▶ **Brief**
All lines in the data bearing the string "linejoin" should be identified and copied.

▶ **Collected data entries**
-*-

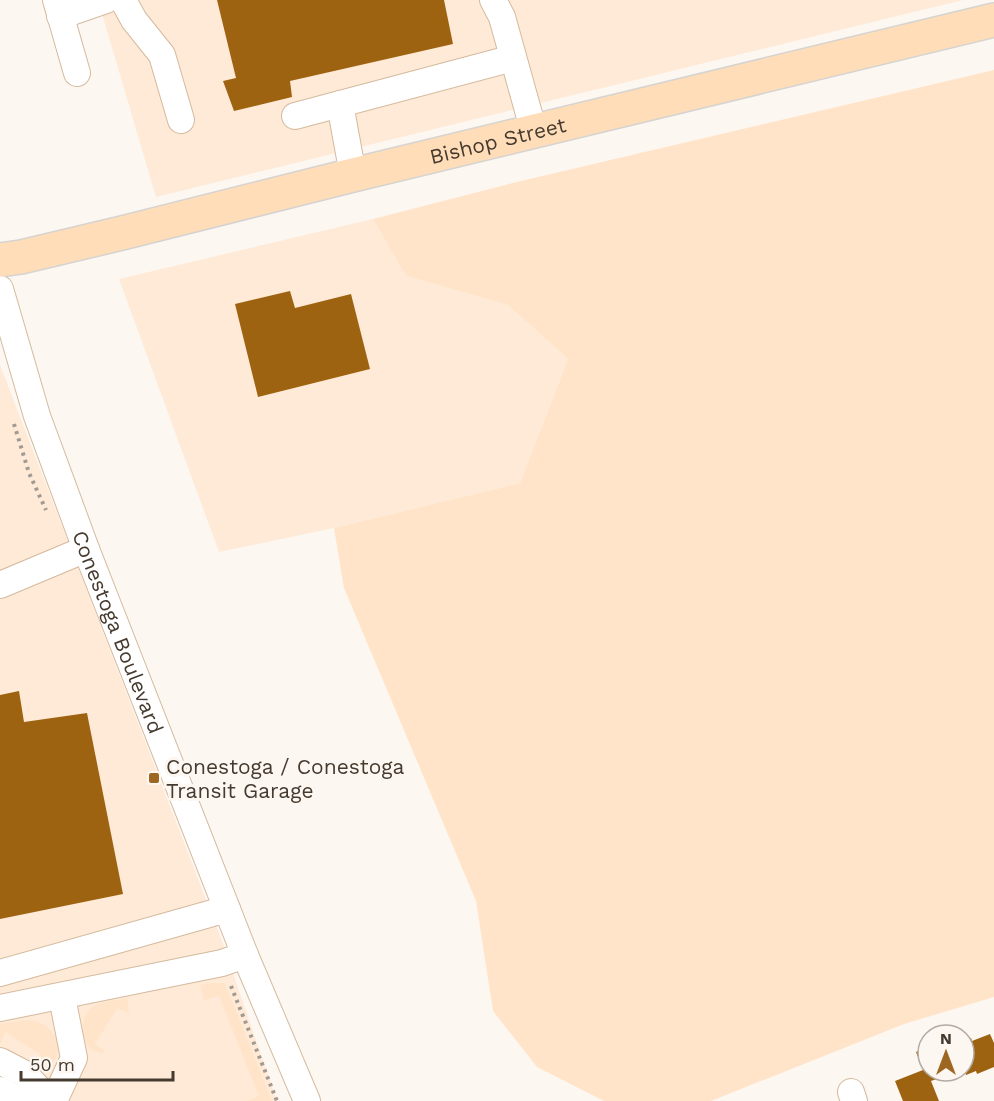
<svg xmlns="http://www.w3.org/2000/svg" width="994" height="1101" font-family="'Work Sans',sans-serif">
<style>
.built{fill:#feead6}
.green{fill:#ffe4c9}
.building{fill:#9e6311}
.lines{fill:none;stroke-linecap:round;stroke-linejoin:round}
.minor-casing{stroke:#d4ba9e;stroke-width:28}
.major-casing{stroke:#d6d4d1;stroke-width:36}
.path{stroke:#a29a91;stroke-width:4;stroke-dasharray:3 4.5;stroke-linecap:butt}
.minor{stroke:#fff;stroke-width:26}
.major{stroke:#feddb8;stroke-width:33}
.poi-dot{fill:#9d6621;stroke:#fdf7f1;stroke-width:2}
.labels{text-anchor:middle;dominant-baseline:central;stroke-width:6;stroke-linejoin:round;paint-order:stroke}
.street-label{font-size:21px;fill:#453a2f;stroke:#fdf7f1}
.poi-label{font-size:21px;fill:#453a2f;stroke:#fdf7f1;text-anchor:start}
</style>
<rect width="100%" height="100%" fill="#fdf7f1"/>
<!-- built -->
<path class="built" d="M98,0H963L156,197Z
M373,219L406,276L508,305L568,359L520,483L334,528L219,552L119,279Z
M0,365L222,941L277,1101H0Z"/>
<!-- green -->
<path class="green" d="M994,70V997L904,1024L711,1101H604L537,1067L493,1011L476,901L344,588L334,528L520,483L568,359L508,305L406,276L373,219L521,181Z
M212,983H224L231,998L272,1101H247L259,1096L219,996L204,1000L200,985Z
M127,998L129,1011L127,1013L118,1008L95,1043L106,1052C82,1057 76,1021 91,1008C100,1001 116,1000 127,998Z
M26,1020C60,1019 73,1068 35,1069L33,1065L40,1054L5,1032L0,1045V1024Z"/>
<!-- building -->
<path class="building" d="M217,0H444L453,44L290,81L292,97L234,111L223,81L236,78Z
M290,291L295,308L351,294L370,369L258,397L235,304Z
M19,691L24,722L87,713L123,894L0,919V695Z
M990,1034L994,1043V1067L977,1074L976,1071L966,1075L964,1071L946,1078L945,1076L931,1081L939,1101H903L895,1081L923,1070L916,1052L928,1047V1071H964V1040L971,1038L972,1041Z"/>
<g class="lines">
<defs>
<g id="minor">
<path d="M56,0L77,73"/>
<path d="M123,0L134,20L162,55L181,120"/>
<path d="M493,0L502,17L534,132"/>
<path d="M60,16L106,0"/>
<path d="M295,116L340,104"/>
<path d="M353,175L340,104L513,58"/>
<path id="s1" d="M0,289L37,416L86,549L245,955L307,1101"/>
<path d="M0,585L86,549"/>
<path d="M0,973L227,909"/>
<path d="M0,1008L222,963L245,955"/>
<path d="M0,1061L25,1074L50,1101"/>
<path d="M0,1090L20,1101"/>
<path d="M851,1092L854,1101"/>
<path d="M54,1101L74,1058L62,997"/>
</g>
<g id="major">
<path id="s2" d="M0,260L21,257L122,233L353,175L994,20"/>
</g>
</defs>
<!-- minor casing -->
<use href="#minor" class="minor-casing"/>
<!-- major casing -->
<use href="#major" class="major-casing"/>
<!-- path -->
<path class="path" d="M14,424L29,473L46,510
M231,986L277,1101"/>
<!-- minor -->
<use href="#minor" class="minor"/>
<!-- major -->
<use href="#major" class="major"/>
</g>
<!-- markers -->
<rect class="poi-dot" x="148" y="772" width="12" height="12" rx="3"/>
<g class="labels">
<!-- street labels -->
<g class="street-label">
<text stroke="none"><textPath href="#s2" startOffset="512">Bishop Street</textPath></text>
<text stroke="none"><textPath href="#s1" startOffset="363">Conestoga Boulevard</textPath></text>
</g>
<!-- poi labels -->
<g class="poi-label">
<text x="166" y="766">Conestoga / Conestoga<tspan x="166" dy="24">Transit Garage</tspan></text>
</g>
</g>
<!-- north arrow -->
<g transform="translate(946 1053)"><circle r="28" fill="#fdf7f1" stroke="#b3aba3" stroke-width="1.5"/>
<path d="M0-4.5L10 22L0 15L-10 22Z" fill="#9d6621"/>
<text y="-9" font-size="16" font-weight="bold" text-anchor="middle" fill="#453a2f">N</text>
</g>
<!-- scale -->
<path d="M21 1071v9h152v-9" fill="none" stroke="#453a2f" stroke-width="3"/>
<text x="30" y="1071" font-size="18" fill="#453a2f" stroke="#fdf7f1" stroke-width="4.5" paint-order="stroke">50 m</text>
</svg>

-*-

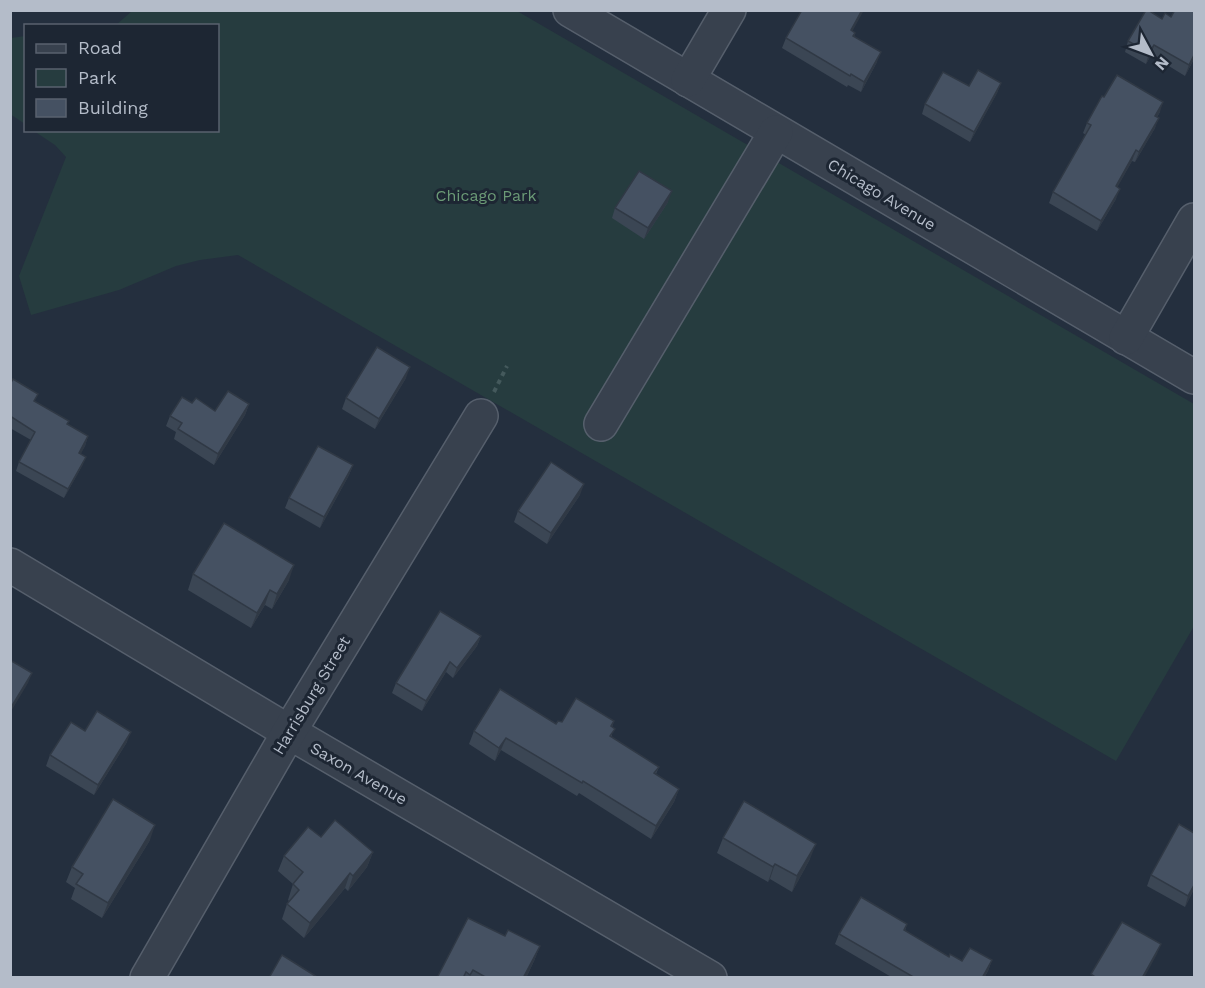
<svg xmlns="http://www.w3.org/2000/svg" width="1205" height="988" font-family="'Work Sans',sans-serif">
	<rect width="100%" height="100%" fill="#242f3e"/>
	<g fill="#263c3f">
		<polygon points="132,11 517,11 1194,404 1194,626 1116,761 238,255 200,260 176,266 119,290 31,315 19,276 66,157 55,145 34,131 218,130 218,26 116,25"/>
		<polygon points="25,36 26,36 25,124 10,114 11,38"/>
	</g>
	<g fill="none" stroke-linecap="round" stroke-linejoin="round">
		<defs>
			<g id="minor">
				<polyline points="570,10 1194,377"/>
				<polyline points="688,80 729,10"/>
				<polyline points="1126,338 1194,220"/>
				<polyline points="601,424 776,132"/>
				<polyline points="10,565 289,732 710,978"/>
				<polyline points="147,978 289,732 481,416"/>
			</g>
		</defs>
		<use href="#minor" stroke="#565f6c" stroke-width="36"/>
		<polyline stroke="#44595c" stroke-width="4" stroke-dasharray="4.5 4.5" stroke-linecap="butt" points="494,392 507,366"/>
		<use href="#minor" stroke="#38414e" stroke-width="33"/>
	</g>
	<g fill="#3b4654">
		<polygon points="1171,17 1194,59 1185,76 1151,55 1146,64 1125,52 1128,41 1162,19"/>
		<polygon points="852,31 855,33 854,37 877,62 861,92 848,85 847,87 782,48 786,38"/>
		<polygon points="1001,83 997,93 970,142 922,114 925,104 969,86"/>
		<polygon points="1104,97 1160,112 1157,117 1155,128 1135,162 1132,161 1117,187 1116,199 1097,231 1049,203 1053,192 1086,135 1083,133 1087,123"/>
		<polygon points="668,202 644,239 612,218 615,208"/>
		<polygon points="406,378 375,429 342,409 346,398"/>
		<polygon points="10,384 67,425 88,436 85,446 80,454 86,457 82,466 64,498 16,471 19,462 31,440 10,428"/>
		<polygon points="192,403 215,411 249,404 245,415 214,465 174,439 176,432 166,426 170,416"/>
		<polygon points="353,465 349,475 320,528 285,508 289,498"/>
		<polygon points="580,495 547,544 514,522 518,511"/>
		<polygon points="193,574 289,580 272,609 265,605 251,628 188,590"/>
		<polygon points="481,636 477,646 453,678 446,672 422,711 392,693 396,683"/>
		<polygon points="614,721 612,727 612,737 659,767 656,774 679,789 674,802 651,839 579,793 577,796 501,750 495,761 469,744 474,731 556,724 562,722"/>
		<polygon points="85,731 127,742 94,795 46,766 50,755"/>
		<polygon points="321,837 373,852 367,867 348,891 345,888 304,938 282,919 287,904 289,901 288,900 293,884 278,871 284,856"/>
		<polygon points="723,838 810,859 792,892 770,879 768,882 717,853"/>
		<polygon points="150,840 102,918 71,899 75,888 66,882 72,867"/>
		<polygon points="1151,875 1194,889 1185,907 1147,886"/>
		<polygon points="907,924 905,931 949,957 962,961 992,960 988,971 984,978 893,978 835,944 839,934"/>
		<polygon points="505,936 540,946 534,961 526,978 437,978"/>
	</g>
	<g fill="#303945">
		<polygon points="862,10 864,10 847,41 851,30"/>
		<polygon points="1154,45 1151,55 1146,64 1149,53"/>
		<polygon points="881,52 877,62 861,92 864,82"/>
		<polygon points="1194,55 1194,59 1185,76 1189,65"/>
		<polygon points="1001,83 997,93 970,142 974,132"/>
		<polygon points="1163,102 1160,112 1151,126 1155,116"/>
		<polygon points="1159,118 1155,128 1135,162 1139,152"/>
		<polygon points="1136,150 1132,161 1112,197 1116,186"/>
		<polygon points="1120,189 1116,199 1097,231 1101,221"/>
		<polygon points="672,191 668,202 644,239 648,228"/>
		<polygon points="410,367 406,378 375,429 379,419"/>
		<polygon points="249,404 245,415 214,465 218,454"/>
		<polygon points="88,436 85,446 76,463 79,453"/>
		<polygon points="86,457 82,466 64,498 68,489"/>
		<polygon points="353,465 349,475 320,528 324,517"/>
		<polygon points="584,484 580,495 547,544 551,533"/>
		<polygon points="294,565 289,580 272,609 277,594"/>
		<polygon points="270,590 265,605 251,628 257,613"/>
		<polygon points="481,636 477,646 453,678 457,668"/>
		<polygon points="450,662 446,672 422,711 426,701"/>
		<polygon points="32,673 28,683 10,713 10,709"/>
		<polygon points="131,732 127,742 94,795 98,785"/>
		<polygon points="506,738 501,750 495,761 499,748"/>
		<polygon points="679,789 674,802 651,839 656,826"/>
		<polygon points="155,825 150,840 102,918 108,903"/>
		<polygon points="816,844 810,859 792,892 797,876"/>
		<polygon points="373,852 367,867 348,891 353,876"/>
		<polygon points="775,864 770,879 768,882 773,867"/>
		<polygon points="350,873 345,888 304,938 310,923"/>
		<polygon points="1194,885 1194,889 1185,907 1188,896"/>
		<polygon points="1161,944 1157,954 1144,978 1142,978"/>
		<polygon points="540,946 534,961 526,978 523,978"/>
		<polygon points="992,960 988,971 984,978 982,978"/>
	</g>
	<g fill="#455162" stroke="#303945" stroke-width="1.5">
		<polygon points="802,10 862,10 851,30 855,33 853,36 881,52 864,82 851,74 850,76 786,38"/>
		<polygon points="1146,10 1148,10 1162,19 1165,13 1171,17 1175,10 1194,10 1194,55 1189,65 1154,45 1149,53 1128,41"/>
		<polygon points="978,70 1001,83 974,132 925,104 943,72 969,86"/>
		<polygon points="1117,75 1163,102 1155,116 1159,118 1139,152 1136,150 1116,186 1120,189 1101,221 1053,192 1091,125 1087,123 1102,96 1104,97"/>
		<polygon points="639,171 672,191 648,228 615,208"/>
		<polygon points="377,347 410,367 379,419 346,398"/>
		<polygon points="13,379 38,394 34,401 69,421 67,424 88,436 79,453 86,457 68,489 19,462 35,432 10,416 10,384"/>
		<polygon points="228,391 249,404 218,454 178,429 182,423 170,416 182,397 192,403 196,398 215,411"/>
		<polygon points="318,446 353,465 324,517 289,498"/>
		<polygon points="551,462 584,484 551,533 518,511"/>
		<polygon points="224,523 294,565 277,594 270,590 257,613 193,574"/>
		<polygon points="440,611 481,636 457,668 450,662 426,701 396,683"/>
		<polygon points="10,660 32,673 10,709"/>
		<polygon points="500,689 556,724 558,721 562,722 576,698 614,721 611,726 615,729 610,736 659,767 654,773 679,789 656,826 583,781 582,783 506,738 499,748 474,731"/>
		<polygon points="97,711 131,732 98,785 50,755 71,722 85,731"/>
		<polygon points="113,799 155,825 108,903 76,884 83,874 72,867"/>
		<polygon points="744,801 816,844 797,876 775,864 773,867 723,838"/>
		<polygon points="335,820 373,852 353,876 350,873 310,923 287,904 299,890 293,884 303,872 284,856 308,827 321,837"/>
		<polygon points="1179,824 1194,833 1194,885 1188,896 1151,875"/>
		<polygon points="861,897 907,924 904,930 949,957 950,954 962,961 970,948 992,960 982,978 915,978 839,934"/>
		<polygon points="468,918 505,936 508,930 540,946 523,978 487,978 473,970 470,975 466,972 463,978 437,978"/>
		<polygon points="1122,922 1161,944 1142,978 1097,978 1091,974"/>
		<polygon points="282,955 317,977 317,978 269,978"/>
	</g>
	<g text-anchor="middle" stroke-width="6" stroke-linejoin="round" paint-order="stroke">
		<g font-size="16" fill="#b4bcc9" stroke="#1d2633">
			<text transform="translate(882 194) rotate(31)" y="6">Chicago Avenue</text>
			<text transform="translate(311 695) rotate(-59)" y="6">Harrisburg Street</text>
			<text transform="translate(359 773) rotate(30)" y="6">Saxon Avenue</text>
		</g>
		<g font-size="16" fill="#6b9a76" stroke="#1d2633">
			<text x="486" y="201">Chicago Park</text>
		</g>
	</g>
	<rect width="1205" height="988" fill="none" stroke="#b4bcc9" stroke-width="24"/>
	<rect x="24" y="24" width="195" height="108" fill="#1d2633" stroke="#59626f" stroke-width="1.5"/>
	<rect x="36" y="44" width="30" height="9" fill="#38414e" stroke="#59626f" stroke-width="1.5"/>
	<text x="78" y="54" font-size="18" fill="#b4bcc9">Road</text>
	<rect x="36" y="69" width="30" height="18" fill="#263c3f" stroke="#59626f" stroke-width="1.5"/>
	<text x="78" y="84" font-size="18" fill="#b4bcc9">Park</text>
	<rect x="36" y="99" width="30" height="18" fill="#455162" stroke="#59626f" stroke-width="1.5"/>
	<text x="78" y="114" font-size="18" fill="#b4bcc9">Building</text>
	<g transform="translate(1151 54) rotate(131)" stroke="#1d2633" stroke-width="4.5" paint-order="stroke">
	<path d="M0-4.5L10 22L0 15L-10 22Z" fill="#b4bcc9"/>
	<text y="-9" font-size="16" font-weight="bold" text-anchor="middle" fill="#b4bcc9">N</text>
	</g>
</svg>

-*-

▶ **Reply**
.lines{fill:none;stroke-linecap:round;stroke-linejoin:round}
.labels{text-anchor:middle;dominant-baseline:central;stroke-width:6;stroke-linejoin:round;paint-order:stroke}
	<g fill="none" stroke-linecap="round" stroke-linejoin="round">
	<g text-anchor="middle" stroke-width="6" stroke-linejoin="round" paint-order="stroke">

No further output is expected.